Here’s a common question we hear at camp; “Can I tie dye my __________?” Tie dying is part of the Hodge Podge craft activity, and mostly we have white t-shirts available for the girls to dye, but this question has also been framed with answers like, “my shorts,” “my underwear” (of course!), “my socks,” “my backpack,” and even “my shoes!” We love that kind of creativity around here, so often the answer is “Maybe! Wanna try it?” The results could be described as “mixed,” but it’s certainly fun to experiment with the squeeze bottles of bright colorful fabric dye. When it comes to shirts, the results have been spectacular lately… chevrons, spirals, bullseyes, waves, smilies, and plenty of random patterns, all with great, vivid colors. Making a tie dye has a fun surprise built into the process too— when the t-shirt, or other garment, is untied and you get to see the cool pattern created from the dye being absorbed or resisted. One group of girls today looked particularly pleased at their untying. Look out for some fun new fashions heading home to you at the end of the session!
The Rockbrook lake continues to be a popular spot throughout the day. As so many other parts of the country are baking in the summer heat, we’ve been hitting high temperatures in the mid 80s. That’s not too hot for around here, but with the humidity, a dip in the lake has felt excellent. The girls have been hard at work swimming their “Mermaid Laps” (A certain number admits them into the “Mermaid Club.”). They been perfecting their silliest jumps from the diving board, and repeatedly zipping down “Big Samantha” our giant water slide. There has been some mischief underway too with a bunch of squirt toys, athletic skill shown using kick boards, and plenty of cooling off and relaxing in the inner tubes. In addition to the regular four activity periods when the girls can sign up for swimming, the lake is open to everyone right before lunch and dinner for about an hour. I’d say with all of these options and opportunities, most everyone at camp is visiting the lake these days.
The great warm weather lately has also inspired us to offer the girls several waterfall and creek hikes. Right here on the camp property, the WHOA (Wilderness, Hiking, Outdoor Adventure) instructors have been bringing girls to Rockbrook Falls. It’s a nice set of small waterfalls that cascade down multiple levels into pools… perfect for a refreshing dip. For several Junior campers, the creek in the center of camp is a place to play, stack stones, and race sticks (or their shoes!) in the current.
A few miles south of camp, the Dupont State forest has magnificent high waterfalls like Triple Falls and Hooker Falls. In the Pisgah Forest, a group of Juniors visited Moore Cove to feel the spray of the waterfall there. And we’ll be heading to sliding rock tomorrow night for the ultimate waterfall experience.
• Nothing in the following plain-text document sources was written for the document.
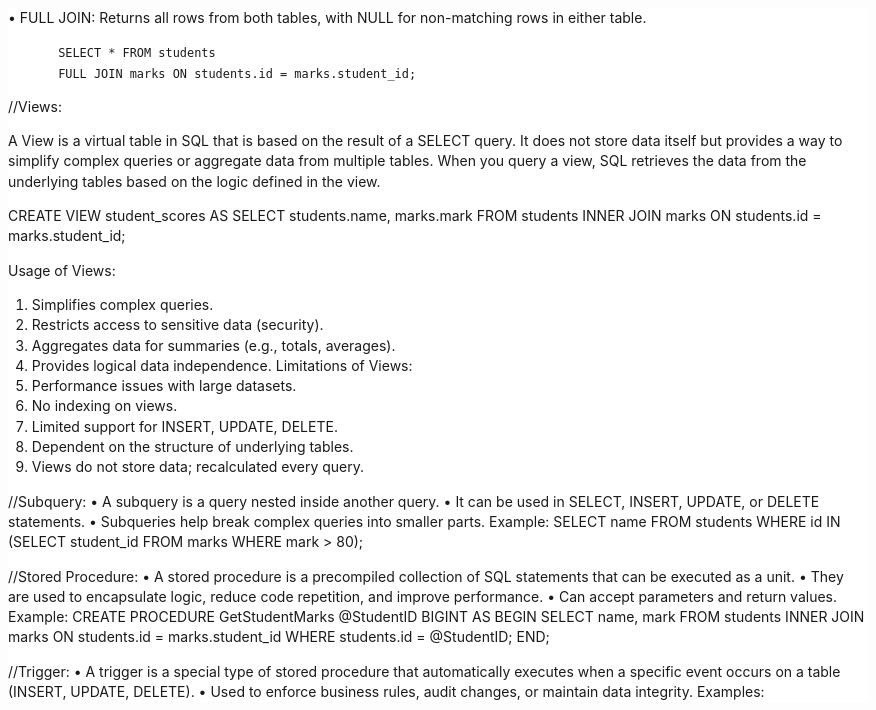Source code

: • FULL JOIN: Returns all rows from both tables, with NULL for non-matching rows in either table.

           SELECT * FROM students
           FULL JOIN marks ON students.id = marks.student_id;


//Views:

A View is a virtual table in SQL that is based on the result of a SELECT query. It does not store data itself but provides a way to simplify complex queries or aggregate data from multiple tables. When you query a view, SQL retrieves the data from the underlying tables based on the logic defined in the view.

CREATE VIEW student_scores AS
SELECT students.name, marks.mark
FROM students
INNER JOIN marks ON students.id = marks.student_id;

Usage of Views:

1. Simplifies complex queries.
2. Restricts access to sensitive data (security).
3. Aggregates data for summaries (e.g., totals, averages).
4. Provides logical data independence.
   Limitations of Views:
5. Performance issues with large datasets.
6. No indexing on views.
7. Limited support for INSERT, UPDATE, DELETE.
8. Dependent on the structure of underlying tables.
9. Views do not store data; recalculated every query.

//Subquery:
• A subquery is a query nested inside another query.
• It can be used in SELECT, INSERT, UPDATE, or DELETE statements.
• Subqueries help break complex queries into smaller parts.
Example:
SELECT name FROM students
WHERE id IN (SELECT student_id FROM marks WHERE mark > 80);

//Stored Procedure:
• A stored procedure is a precompiled collection of SQL statements that can be executed as a unit.
• They are used to encapsulate logic, reduce code repetition, and improve performance.
• Can accept parameters and return values.
Example:
CREATE PROCEDURE GetStudentMarks
@StudentID BIGINT
AS
BEGIN
SELECT name, mark
FROM students
INNER JOIN marks ON students.id = marks.student_id
WHERE students.id = @StudentID;
END;

//Trigger:
• A trigger is a special type of stored procedure that automatically executes when a specific event occurs on a table (INSERT, UPDATE, DELETE).
• Used to enforce business rules, audit changes, or maintain data integrity.
Examples:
Every year when we survey the campers about their favorite outdoor adventure activity, whitewater rafting wins the number one spot (Ziplining has become #2, by the way). That’s not too surprising when you consider how perfectly it combines several amazing things. First, just being outside is great, but when you have the natural beauty of the Nantahala Gorge, the steep rocky slopes rising on both sides of the river, it’s extraordinary. There are massive trees (poplar and hickory come to mind), thick rhododendron thickets, and flowering silk trees. There’s bound to be a King Fisher that swoops by chirping, and a sharp eye may spot a turtle or water snake hiding among the sticks and leaves of an eddy. Some of this probably slips right by most of the campers because the real focus is the crazy, bumpy ride in raft. The girls take turns “riding the bull,” which means sitting on the front of the raft with their legs dangling, an intrepid hood ornament that’s bound to get the biggest splash in the rapids. Falling out of the boat is part of the fun too… for that matter, so is falling into the boat unexpectedly after hitting a hidden rock. Let’s not forget the temperature of the water either: a frigid 50 degrees thanks to the majority of the water coming from the bottom of the deep Nantahala lake (as part of the Duke Energy hydroelectric project). Hitting that water, even when it’s sunny and hot outside, is a wide-eyed, breath-taking, shock, just as it’s an excellent thrill. Add to that the fun that comes from singing and laughing with friends in the boat. For the two hour trip down the river, the girls are splashing each other, waving for photo opportunities, making “high fives” with their paddles, and doing “fire drills” to switch places in the boats. Yes, it’s outdoor adventure, but taken altogether, this is super fun too. Since we took almost half of the camp rafting on the Nantahala today, it was fun… just like that.